Marketing & Branding
What’s Your Company’s Brand?
What comes to mind when you think of Apple Computer (sleek and sexy)? What about Federal Express (speed and efficiency)? And, what about Lexus (upscale and luxury)? In fact, what you’re doing is associating attributes that sum up how you view these companies. This is an aspect of branding – it’s creating specific perceptions in the public’s mind concerning the qualities and attributes of your products and service. Put simply, your “brand” is what comes to mind when the public hears your company name.
Your brand is a promise to your customer – it tells them what they can expect from your products and services, and it differentiates your company from your competitors. Another way of looking at branding is it’s your reputation as viewed by the public. So, the question isn’t whether you should brand, that’s already being determined by the public. What you should be asking is am I going to manage my brand, or am I going to let consumers (or competitors!) define what they think it should be?
You don’t think branding is important?
If you’re selling a retail product, and your product is on a shelf with other products that are pretty much the same, chances are the consumer will pick the product name they know and are comfortable with, even if the cost is higher. This is the power of branding, and you want to be the brand they are comfortable with.
Defining your Company Brand.
Building a quality brand is a critical cornerstone to the success of your business. So, how do you go about building a rock-solid brand that resonates with the public?
The process starts with these key questions:
• Who is your target audience? Don’t say everybody, that’s too broad. Segment your customers; find your core, or target audience, the ones that are a best fit for your products. This is your primary audience. Continue segmenting to find your second and third tier audiences.
• Does your brand engage your target audience? You want to put their needs first, this builds brand loyalty. Also, targeting allows you to focus your efforts and advertising dollars on a specific market that is more likely to buy from you. Think about niche marketing – it can be quite profitable.
• What’s the competition doing? How is your competition targeting your core audience? What is their branding?
• What’s your brand position? What sets you apart in your market? If there is no differentiation between you and your competitors, then you will be competing on price alone. You need to give consumers a
compelling reason to purchase your product. Branding is the competitive edge that will sway consumers in your direction.
• What’s your brand promise? What’s your promise to consumers? Low costs? High quality? Fast service? Affordable luxury? Whatever your promise, make sure you deliver on it.
• Are you connecting emotionally? You want consumers to be passionate about your company. Passion adds value to a brand. So what do consumers think about when they rate some brands more passionately than others?
According to Optimor’s top 100 Global Brands, some of the most successful and well liked companies also rate very high on the passion scale:
Adventurous/Rebellious: Red Bull, Nike, Apple
Desirable/Sexy: L’Oréal, BMW, Apple
Playful/Fun: Disney, Coca-Cola, Apple
Creative: Google, Intel, Apple
Notice that Apple is on every line. Where would you rank?
Find the answers to the above questions and you are well on your way. It’s not enough to define your brand, you have to make good on your promise. Good brands take time to develop. You have to be patient and keep refocusing your campaigns and improving the quality of the product or service you are trying to brand.
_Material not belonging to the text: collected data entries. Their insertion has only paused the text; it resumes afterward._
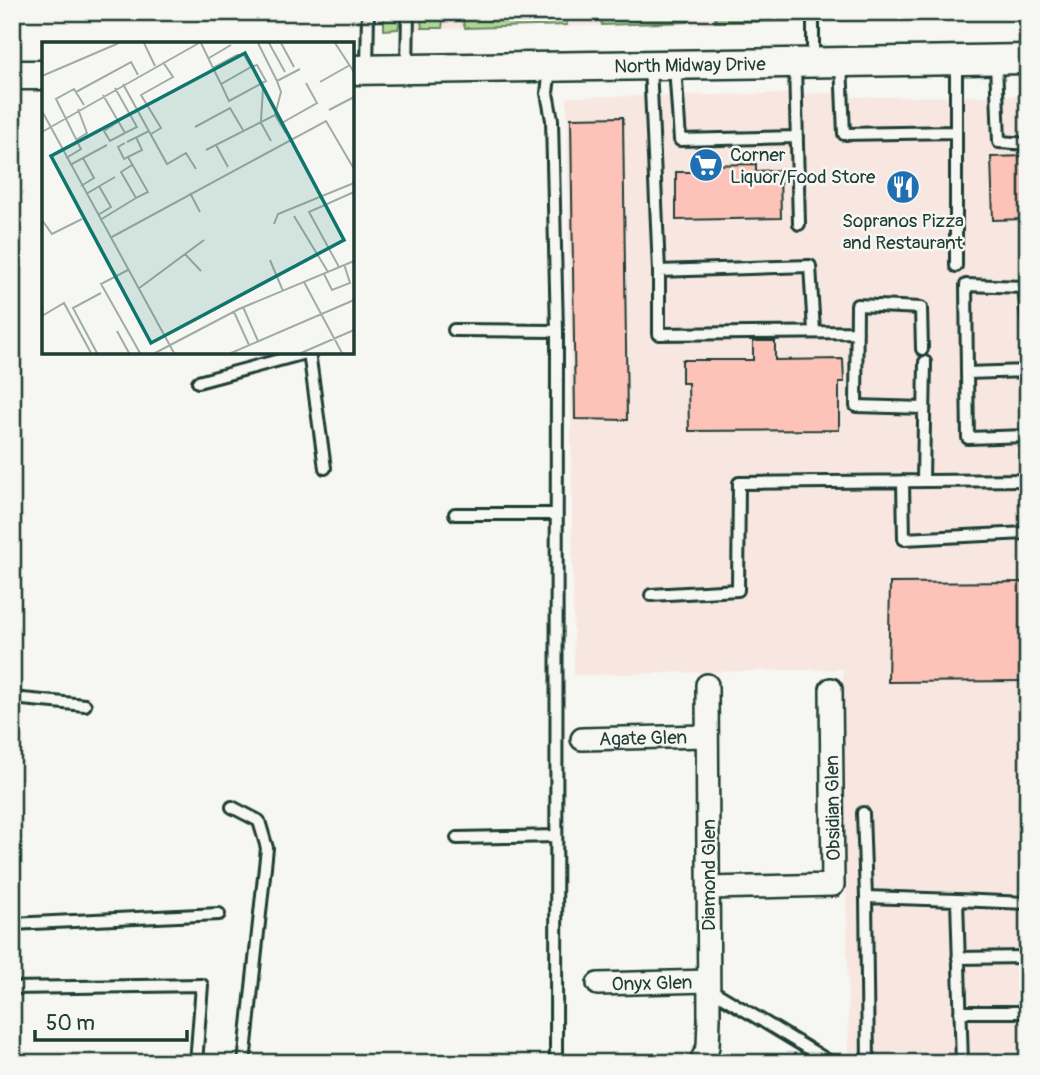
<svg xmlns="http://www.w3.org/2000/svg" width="1040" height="1075" font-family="Pangolin,sans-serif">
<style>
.built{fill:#f8e7e1}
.green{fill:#b0d895;stroke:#688a64;stroke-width:2}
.building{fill:#fec3b8;stroke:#1f3d34;stroke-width:2}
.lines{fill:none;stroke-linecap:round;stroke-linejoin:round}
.service-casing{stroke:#1f3d34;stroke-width:16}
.minor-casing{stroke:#1f3d34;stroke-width:26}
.tertiary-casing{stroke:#1f3d34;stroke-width:33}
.service{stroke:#f6f6f2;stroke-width:10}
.minor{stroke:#f6f6f2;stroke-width:21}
.tertiary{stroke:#f6f6f2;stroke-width:28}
.labels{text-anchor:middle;stroke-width:5;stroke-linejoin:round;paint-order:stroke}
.street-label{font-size:19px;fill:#1f3d34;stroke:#f6f6f2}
.poi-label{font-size:19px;fill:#1f3d34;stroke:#f6f6f2;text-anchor:start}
.inset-road{fill:none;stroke:#a0aca6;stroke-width:2}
.view{fill:#0f766e;fill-opacity:0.15;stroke:#0f766e;stroke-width:3.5}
.inset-edge{fill:none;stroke:#1f3d34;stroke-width:3.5}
</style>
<rect width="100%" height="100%" fill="#f6f6f2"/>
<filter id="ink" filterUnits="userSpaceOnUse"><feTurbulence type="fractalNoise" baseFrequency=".0143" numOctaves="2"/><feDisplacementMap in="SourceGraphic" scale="14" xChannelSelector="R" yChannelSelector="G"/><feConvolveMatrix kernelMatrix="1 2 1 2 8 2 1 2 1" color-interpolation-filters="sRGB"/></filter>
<g filter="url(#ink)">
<path class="built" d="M384 12H1028V18L384 30Z
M846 93 847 97 1028 96V1063H849L843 669 574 675 567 97Z"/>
<path class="green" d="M389 12H402L398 29 384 30V14Z
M420 12H444L442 28H422Z
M460 12H467L468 19 533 18V12H566L567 25 465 28Z
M599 12H687L688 22 602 25Z
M716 12H916V19L715 22Z
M950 12H1028V18L950 19Z"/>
<path class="building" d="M623 117 627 420 575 419 571 118Z
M1028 156V219L993 220 991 157Z
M756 164V171L780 170 781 218 676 220V172H699V165Z
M753 341H775V360L843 359 844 382H839V430L689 431 688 383H682V360H753Z
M1028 582V681L888 682 890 583Z"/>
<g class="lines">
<g class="service-casing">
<path id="service" d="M956 60V266
M813 62V12
M996 62 999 142 1028 144
M841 63 844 134 956 132
M650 65 659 271
M795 65 799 224
M675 66 680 140 797 137
M550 68 547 93 552 120 557 331 556 1063
M367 69 368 12
M407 69 408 12
M454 330 557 331
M814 331 810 266 659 271V334L857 332
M922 349 921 308 857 305 856 406 924 408
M309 352 325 468
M1028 371 967 373 968 438 1028 436
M967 373 966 285 1024 287 1028 326
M198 382 309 352
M903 481 904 539 1028 533
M923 481 925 362
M455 514H556
M651 595 738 590 739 483 1028 480
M12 698 85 705
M232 807 259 821 267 848 244 1063
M863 813 866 897
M457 838 556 836
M12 924 219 914
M958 958 1028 957
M12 988 202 985 196 1063
M708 988 832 1063
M960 1012H1028
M868 1063 866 897 957 900
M962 1063 957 900 1028 903"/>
</g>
<g class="minor-casing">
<g id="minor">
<path id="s1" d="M582 739 706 736"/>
<path d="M709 888 833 885 831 689"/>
<path id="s2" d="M598 984 708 981"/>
<path d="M700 1063 708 1047 709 1018 707 685"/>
</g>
</g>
<g class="tertiary-casing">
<g id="tertiary">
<path id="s3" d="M352 70 1028 59"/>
<path d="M12 75H44"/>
</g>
</g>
<use href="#service" class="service"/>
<use href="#minor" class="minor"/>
<use href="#tertiary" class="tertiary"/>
</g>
</g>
<defs>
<g id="supermarket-disc" transform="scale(1.75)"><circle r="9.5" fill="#1f6fb2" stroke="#f6f6f2"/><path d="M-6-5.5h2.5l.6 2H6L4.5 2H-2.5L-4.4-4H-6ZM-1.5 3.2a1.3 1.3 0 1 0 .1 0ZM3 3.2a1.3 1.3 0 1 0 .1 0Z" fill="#fff"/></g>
<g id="restaurant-disc" transform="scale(1.75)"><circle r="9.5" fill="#1f6fb2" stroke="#f6f6f2"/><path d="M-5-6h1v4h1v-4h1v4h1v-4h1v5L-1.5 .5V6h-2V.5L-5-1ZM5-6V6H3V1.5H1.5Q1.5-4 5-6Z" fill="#fff"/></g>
</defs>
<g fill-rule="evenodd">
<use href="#supermarket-disc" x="706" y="165"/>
<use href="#restaurant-disc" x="903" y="187"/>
</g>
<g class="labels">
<g class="street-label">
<text dy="7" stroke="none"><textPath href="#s3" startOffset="338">North Midway Drive</textPath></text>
<text dy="7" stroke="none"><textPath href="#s1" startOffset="61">Agate Glen</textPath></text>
<text transform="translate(832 808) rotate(-91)" y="7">Obsidian Glen</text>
<text transform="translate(708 875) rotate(-90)" y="7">Diamond Glen</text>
<text dy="7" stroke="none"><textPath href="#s2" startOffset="54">Onyx Glen</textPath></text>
</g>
<g class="poi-label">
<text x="730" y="161">Corner<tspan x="730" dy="22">Liquor/Food Store</tspan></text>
<text x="903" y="227" text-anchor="middle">Sopranos Pizza<tspan x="903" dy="22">and Restaurant</tspan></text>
</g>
</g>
<g transform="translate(42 42)">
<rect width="312" height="312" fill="#f6f6f2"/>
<path class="inset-road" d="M102 1 113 24M159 1 171 26 179 42 209 25 202 13H195L171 26M216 1 235 39 239 50 233 73 244 91M227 1 243 30M239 1 252 25M293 1 312 30M167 16 189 3M0 34 77 1M235 39 258 27M278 40 308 23M81 42 125 122 144 111 154 127M179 42 187 59 224 39 215 23 209 25M34 50 89 20 96 33M61 53 83 91 95 85 73 46M287 68 312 55M0 69 132 311M77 79 62 89 68 99 83 91M218 79 229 99M219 79 221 46M238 82 275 61 264 41M153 85 188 66 201 88M0 90 157 1M109 92 119 86 99 53 131 35 121 20M34 98 45 91 36 67M85 100 107 89M83 101 76 105 82 117 100 108 94 95M174 103 186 125M164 108 233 73M86 115 106 150 94 156 79 130 90 123M24 116 39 107 14 57 32 47 42 63M28 123 65 103M39 144 52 136 41 116M148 151 158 170M44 152 73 135M56 173 69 165 57 144M252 174 286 230M0 178 10 192 40 177M58 178 94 156M232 182 236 172 312 141M68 196 284 79 312 127M143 212 159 229M228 218 241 249M297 225 267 170 312 150M86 228 59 242 98 311M282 232 290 248 308 241 302 222M262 240 300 311M96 247 162 198M201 265 216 299M192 270 207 303M0 274 22 261 49 311M75 289 87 311M55 311 31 266 59 251M113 311 197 267 312 219M189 311 312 258M259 311 312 288"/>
<path class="view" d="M203 11 302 198 109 301 9 114Z"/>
<rect width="312" height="312" class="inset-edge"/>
</g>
<rect width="1040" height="1075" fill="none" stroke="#f6f6f2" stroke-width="42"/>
<rect x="21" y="21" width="998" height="1033" fill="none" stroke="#1f3d34" stroke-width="2.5" filter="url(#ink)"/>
<path d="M35 1030v10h152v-10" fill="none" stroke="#1f3d34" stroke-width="3.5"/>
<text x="46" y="1030" font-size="21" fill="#1f3d34" stroke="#f6f6f2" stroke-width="5" paint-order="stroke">50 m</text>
</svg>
Companies that spend time and money on effective branding have the potential to pay off in the future.
One Last Note:
If you don’t think competitors can change consumer’s perception, just look at how Apple Computer defined Microsoft’s image.
Remember the “I’m a Mac, I’m a PC” television ads sponsored by Apple that ran several years ago? This bold ad didn’t tout any of Apple’s products, but in one thirty second commercial depicted the Apple brand as cool, hip and exciting while painting Microsoft, its then closest rival, as stodgy, nerdy and so yesterday. Different versions of this popular ad (66 to be exact!) ran for four years, and Apple succeeded in creating the perceptions the public has of these companies today. In fact, Apple is now the number one recognized brand in the world today – and enjoys the sales dollars that go with it. Not bad for a company that was on the verge of bankruptcy just fifteen years ago!
Don’t be a Microsoft (well, at least from a marketing standpoint)!